The weakness with linux is in the LVM or EVMS layer. They both suck in that they are not enterprise ready (ie multi TB filesystems, 100+ MB/s sustained read/write) in that they cause unexplained IO hicups, lockups and kernel panics. LVM/EVMS certainly work fine for Joe Blow's HTPC, or a paltry 100GB database but they fall down when under serious load.
LVM has been rock-solid for me with a ~7TB and 2 2TB ext3 filesystems (24 500GB disks) over the course of a year and a half. No problems migrating extents all over the place when I needed to swap disks in and out. Almost identical to HPUX in functionality, but without the sizing constraints.
But, when I tried xfs for kicks I found out that a 7TB filesystem means you need 7GB of RAM to fsck it - impossible on a 32-bit system, I also had a week where I it all went in the shitter because I ran free-space to zero and started getting OS panics and data corruption.
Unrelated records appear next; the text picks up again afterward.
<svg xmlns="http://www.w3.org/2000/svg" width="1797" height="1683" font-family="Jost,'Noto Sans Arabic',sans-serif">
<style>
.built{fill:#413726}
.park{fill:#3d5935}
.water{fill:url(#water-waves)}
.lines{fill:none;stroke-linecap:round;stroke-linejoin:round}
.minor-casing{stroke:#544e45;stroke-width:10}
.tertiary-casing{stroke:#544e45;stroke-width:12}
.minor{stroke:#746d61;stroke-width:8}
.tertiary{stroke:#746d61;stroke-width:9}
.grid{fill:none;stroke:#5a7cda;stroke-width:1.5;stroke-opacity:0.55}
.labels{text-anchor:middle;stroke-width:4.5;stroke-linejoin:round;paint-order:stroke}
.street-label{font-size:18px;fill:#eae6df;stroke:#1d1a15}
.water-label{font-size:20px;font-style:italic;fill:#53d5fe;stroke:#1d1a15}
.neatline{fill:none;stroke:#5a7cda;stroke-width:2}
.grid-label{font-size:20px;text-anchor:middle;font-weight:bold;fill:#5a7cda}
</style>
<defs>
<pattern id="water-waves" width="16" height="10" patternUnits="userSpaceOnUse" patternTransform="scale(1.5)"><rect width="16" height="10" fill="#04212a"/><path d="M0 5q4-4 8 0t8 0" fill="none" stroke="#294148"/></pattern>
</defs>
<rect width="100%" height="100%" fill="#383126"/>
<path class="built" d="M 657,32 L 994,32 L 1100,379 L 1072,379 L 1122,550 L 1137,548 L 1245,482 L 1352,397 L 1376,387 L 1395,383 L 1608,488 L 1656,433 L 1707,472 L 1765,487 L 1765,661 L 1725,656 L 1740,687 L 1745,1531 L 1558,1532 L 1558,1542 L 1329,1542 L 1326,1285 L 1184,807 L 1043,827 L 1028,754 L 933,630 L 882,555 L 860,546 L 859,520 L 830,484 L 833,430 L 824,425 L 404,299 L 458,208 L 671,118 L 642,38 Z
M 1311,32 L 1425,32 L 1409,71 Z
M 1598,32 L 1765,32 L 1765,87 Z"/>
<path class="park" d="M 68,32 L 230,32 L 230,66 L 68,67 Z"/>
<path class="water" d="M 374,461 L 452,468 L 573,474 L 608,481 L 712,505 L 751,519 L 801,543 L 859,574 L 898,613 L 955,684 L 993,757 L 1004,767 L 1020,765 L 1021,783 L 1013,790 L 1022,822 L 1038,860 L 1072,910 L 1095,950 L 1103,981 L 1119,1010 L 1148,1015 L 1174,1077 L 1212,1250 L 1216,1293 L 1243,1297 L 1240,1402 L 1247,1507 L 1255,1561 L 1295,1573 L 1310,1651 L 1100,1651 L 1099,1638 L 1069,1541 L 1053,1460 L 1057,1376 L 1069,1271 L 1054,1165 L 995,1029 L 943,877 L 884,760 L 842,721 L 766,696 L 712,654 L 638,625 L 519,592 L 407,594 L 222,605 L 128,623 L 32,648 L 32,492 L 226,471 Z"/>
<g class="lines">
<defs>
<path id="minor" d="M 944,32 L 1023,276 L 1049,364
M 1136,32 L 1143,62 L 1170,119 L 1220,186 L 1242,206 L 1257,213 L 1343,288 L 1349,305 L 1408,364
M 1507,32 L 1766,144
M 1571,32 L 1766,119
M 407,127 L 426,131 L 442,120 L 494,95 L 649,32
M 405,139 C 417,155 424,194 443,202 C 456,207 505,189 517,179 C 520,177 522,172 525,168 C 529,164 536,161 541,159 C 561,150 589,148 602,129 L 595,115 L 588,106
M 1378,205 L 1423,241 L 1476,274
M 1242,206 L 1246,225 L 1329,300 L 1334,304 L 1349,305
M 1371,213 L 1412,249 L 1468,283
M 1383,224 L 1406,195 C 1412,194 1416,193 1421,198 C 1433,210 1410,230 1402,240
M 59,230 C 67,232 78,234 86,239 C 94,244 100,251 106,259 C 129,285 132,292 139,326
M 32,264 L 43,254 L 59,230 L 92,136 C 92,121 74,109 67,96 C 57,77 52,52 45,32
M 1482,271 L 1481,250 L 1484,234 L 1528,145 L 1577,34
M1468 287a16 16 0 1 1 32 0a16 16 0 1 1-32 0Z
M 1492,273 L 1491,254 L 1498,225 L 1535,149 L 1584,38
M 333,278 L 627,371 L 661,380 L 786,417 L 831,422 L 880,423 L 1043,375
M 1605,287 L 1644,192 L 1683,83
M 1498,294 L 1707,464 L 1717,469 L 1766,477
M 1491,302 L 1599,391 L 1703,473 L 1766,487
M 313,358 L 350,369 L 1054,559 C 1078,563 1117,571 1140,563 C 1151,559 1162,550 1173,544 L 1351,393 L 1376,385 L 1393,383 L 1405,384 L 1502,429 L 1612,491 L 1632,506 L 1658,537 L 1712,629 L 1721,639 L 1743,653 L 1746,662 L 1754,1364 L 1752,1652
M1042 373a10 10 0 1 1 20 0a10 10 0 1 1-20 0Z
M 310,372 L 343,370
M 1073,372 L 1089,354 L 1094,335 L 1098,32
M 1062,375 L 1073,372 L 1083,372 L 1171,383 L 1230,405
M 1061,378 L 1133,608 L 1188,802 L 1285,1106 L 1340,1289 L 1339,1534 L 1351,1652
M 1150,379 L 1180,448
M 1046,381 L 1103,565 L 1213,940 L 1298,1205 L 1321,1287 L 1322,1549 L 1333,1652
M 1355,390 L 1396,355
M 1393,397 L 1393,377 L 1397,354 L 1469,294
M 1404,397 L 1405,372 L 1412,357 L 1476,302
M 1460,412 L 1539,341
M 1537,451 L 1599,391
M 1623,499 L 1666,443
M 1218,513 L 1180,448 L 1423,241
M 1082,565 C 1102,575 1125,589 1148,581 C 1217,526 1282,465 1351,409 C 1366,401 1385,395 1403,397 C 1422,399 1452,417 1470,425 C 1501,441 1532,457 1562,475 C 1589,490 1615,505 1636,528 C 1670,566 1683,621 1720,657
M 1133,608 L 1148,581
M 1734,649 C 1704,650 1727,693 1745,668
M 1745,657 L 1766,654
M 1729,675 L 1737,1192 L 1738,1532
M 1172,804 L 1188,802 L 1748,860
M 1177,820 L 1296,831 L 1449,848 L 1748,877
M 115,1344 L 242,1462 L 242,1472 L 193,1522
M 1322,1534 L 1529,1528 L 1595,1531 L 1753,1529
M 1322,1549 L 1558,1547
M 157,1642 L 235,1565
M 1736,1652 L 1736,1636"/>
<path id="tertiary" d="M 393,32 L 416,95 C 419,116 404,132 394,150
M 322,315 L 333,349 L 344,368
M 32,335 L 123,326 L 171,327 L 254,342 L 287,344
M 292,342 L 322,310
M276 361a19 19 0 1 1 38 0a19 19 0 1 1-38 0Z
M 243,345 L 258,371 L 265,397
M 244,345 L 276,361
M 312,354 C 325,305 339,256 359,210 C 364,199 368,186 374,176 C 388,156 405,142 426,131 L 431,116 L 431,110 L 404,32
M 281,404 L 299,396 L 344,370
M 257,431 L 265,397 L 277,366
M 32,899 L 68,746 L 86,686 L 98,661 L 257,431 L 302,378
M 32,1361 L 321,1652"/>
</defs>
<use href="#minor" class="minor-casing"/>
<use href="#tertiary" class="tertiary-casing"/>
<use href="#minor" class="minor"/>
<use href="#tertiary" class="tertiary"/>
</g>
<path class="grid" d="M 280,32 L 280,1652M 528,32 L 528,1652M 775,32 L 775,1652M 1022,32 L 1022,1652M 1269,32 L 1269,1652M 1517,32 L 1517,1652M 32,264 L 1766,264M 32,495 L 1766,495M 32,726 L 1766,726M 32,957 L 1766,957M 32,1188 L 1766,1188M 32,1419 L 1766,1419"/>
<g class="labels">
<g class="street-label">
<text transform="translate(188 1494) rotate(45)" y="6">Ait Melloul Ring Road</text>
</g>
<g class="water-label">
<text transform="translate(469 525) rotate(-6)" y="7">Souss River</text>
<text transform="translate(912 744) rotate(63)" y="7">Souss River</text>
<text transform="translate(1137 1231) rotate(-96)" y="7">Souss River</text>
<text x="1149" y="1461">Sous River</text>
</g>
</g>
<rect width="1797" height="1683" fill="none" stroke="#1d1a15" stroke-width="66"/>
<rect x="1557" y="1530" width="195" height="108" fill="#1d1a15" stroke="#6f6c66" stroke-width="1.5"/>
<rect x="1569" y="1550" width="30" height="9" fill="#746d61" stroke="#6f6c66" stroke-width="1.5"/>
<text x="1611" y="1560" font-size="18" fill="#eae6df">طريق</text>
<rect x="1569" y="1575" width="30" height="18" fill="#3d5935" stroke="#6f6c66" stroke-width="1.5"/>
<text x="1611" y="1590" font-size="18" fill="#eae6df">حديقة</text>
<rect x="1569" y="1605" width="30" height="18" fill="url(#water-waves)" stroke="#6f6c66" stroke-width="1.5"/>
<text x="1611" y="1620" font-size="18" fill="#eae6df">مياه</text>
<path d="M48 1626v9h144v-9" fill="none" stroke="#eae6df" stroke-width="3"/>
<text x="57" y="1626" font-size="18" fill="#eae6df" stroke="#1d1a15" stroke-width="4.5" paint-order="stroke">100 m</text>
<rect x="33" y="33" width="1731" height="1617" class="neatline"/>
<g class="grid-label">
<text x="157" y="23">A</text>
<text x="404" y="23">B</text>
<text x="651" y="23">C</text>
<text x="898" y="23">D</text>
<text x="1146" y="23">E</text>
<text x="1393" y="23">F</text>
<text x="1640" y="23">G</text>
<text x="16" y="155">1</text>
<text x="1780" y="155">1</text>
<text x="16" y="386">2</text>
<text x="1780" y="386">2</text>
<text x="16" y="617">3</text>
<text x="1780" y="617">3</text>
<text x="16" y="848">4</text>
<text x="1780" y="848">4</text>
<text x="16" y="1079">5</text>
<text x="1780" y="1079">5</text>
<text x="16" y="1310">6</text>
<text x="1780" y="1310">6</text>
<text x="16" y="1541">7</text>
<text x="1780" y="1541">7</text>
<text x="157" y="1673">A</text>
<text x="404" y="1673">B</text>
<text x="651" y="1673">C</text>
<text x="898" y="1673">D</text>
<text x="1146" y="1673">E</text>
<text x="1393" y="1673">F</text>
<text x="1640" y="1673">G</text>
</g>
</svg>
I'm definitely considering jfs for the next generation, my main complaint with ext3 has been ridiculously slow deletes and fsck's. Problems I have read don't exist with jfs.

--
When information is power, privacy is freedom.
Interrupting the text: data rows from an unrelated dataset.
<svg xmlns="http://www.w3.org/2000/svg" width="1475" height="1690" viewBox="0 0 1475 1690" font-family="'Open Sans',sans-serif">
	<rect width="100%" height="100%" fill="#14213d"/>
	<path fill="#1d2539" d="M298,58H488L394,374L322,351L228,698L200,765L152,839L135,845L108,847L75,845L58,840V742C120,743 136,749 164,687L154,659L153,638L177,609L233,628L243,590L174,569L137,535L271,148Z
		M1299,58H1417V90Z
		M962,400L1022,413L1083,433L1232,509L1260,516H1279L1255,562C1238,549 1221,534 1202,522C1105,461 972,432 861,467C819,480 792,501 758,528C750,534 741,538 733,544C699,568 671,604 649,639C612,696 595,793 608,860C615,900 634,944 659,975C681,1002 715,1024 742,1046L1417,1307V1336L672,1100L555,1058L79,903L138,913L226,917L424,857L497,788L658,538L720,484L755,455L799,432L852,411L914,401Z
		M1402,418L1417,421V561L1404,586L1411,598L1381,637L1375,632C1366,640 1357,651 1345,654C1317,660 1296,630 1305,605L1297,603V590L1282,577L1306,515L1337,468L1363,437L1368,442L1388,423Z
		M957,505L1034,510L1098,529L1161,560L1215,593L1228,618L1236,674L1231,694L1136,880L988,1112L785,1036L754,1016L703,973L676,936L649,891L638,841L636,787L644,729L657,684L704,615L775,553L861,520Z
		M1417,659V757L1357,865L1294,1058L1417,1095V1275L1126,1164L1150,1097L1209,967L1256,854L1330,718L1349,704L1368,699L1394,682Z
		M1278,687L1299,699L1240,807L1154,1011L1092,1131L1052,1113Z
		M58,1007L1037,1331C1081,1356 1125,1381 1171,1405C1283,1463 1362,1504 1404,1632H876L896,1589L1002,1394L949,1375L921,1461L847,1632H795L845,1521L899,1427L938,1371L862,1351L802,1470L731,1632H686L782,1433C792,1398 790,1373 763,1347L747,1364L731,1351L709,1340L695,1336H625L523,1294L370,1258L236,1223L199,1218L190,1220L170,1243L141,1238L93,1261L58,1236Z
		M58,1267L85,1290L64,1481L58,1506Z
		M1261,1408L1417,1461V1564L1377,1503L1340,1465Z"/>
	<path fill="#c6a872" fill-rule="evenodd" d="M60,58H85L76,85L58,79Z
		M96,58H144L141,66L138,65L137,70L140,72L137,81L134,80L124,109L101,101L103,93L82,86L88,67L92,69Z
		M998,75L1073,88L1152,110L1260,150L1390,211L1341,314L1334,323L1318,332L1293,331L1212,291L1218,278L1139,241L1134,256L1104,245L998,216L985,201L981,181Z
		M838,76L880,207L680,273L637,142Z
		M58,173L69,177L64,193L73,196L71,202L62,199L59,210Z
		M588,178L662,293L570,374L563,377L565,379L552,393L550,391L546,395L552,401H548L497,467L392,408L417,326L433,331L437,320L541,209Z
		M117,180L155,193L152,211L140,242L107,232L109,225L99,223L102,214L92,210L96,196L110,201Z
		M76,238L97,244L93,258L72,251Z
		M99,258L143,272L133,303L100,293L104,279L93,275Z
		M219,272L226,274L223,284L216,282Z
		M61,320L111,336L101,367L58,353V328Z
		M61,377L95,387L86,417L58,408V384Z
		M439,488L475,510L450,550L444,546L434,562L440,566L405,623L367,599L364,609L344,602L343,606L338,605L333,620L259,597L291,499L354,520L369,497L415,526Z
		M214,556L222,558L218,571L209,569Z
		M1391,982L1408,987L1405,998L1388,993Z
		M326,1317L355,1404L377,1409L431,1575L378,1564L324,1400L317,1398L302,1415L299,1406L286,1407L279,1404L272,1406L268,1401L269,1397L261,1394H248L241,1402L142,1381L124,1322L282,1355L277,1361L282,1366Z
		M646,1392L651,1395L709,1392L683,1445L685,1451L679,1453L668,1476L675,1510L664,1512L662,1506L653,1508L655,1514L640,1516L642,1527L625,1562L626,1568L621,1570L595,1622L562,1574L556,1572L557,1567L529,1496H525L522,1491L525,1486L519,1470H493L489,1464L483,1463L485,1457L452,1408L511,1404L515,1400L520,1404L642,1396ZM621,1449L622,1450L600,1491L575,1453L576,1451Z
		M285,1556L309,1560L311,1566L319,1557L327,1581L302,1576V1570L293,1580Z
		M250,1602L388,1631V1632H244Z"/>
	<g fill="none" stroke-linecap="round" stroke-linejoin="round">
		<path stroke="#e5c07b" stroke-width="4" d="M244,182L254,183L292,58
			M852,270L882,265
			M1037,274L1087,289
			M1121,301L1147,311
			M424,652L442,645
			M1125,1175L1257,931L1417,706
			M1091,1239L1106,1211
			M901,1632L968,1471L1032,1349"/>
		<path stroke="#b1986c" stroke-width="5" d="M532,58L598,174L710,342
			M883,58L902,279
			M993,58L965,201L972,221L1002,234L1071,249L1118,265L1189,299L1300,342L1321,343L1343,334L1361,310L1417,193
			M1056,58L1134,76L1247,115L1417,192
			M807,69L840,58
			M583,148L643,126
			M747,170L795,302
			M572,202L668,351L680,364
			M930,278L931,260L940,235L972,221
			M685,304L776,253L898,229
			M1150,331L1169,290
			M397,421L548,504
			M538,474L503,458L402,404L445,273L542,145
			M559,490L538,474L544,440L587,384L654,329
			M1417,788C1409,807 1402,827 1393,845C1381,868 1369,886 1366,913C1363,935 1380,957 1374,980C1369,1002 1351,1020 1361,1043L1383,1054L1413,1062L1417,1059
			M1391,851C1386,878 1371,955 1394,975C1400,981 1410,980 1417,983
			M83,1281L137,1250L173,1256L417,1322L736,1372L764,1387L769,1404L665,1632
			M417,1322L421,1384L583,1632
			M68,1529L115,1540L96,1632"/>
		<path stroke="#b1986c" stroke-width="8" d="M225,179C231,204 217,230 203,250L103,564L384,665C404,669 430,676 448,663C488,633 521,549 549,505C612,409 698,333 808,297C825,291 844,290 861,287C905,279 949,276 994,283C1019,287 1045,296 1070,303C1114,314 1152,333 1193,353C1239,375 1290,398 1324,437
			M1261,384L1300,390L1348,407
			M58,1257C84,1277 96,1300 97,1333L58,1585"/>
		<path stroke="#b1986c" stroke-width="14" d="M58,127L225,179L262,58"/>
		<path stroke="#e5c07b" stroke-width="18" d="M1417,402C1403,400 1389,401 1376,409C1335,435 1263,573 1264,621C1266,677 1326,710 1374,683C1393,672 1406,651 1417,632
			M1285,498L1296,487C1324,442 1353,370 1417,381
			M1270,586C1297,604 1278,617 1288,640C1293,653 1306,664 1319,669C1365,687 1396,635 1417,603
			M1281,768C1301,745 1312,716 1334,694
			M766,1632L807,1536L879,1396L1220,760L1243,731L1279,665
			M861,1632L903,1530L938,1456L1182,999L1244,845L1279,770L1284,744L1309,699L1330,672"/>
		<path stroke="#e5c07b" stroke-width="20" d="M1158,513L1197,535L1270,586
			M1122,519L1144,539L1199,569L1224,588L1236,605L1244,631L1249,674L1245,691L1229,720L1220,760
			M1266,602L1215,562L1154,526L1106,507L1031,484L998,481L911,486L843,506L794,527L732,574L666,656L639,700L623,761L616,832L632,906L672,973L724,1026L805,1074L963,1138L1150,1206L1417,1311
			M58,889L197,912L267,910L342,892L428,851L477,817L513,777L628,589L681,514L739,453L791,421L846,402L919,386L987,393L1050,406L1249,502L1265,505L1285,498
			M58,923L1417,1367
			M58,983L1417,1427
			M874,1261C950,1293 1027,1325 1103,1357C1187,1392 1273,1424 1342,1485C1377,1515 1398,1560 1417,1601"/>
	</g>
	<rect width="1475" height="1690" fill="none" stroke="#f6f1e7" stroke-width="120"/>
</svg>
Re:Back when there was only fat16, ntfs, ext2 used by Chemisor · 2008-10-20 01:34 · Score: 4, Interesting

> Just search for benchmarks, something like reiserfs beats ext2 by huge margins
You mean like these ones where ext2 beats reiserfs in most cases and is at least as fast in the others?
> I hope you're joking. ext2 is nice and simple, but it's neither fast not reliable.
> It uses a linear search to find directory entries, which means it's very slow on
> large directories, like Maildir mailboxes.
Believe it or not, the world does not revolve around huge mail servers. Some of us actually run Linux on a desktop, and so don't really care about how well an fs handles a million maildir mailboxes. Latency is the most important criteria, and reiserfs is just too complicated to deliver it, as well as being a largely fringe fs. Especially now with Hans gone, it would become even more fringe.
> It doesn't do tail packing which means it wastes space and is slower with small files.
Yup, I'd like to have efficient small file handling. But really, it is better to avoid having many small files in the first place. Use compressed archives to store such things; it's quite a bit more efficient, and does not require exotic file systems which most normal people (i.e. your customers) will not use.
> It's not reliable because without a journal it needs a fsck after a bad shutdown
I used to do that, and then I got a UPS instead and switched back to pure ext2. The performance hit from journalling is simply too high to tolerate. A decent UPS (pretty much anything made by APC) will prevent the crashes in the first place, solving the problem completely and without any unnecessary overhead. With UPS prices being as low as they are, there is no excuse for not having one, so I think that journalling will become obsolete in some near future.